Cluster gets into state where members restart repeatedly and clients cannot update the data in the cluster

We've been using Hazelcast for a number of years but I'm new to the group. We have a cluster formed by a dedicated Java application (it's sole purpose is to provide the cluster). It's using the 3.8.2 jars and running JDK 1.8.0_192 on Linux (Centos 7).

The cluster manages relatively static data (ie. a few updates a day/week). Although an update may involve changing a 2MB chunk of data. We're using the default sharding config with 271 shards across 6 cluster members. There are between 40 and 80 clients. Each client connection should be long-lived and stable.

"Occasionally" we get into a situation where the Java app that's providing the cluster repeatedly restarts and any client that attempts to write to the cluster is unable to do so. We've had issues in the past where the cluster app runs out of memory due to limits on the JVM command line. We've previously increased these and (to the best of my knowledge) the process restarts are no longer caused by OutOfMemory exceptions.

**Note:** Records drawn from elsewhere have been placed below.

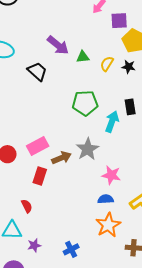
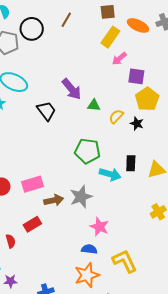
cyan arrow: (112, 122) -> (110, 174), turned 75
red rectangle: (40, 176) -> (32, 224), moved, turned 30

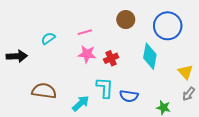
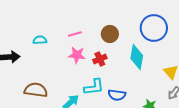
brown circle: (126, 20) -> (110, 34), moved
cyan semicircle: (48, 38) -> (40, 40), turned 32
cyan L-shape: (105, 88) -> (94, 87), turned 80

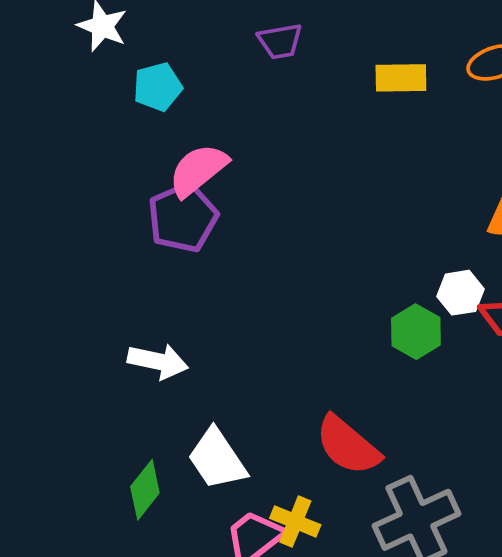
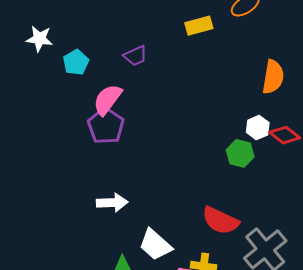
purple trapezoid: (280, 41) -> (135, 56), moved

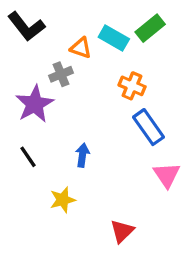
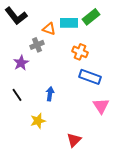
cyan rectangle: (114, 38) -> (69, 23), turned -30
purple star: (35, 104) -> (21, 63), size x0.7
blue rectangle: (148, 127) -> (90, 77), turned -35

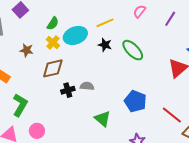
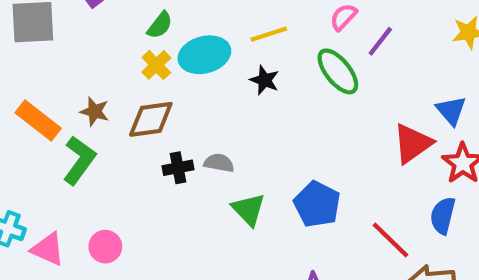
purple line: (170, 19) -> (380, 41), moved
brown star: (27, 50) -> (95, 111), moved
green ellipse: (133, 50) -> (338, 71), moved
green L-shape: (20, 105) -> (79, 160), moved
green triangle: (103, 119) -> (248, 209), moved

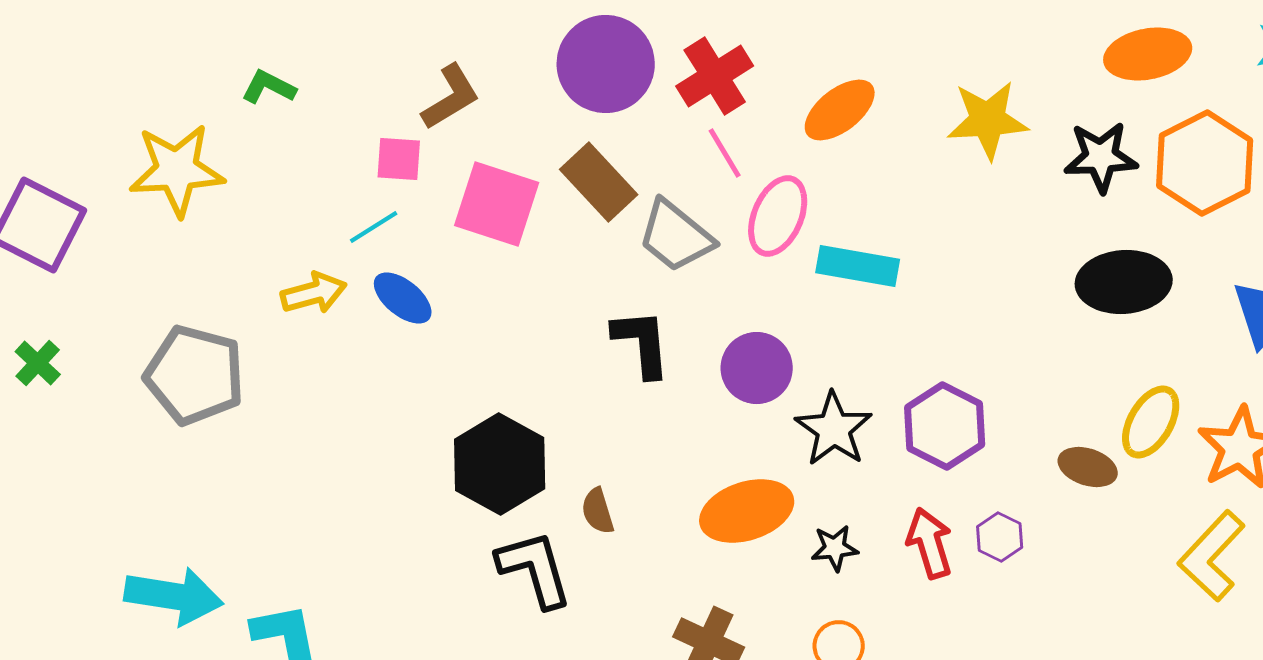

I'm aware we're running a very old version and many people will suggest simply updating. This is work we will carry out but we're attempting to diagnose the existing issue with the system we have in front of us.

What I'm looking for here is any suggestions regarding types of investigation to carry out, queries to run (either periodically when the system is healthy or during the time when it is in this failed state).

We use tools such as: netstat, tcpdump, wireshark and top regularly (I'm sure there are more) when diagnosing issues such as this but have been unable to establish a convincing root cause of this issue.

Any help greatly appreciated.

Thanks, Dave

As per the problem description. Our only way to resolve the issue is to bounce the cluster completely - ie. stop all the members and then restart the cluster. Ideally we'd have a system to remained stable and could recover from whatever "event" causes the issue we're seeing. This may involve config or code changes.

Solution

Updating entries the size of 2MBs has many consequences - large serialization/deserialization costs, fat packets in the network, cost of accommodating those chunks in JVM heap etc. An ideal entry size is < 30-40KB.

To your immediate problem, start with GC diagnosis. You can use jstat to investigate memory usage patterns. If you are running into lot of full GCs and/or back-to-back full GCs then you will need to adjust heap settings. Also check the network bandwidth, which is usually the prime suspect in the cases of fat packets traveling through the network.

All of the above are just band-aid solutions, you should really look to break your entries down to smaller entries.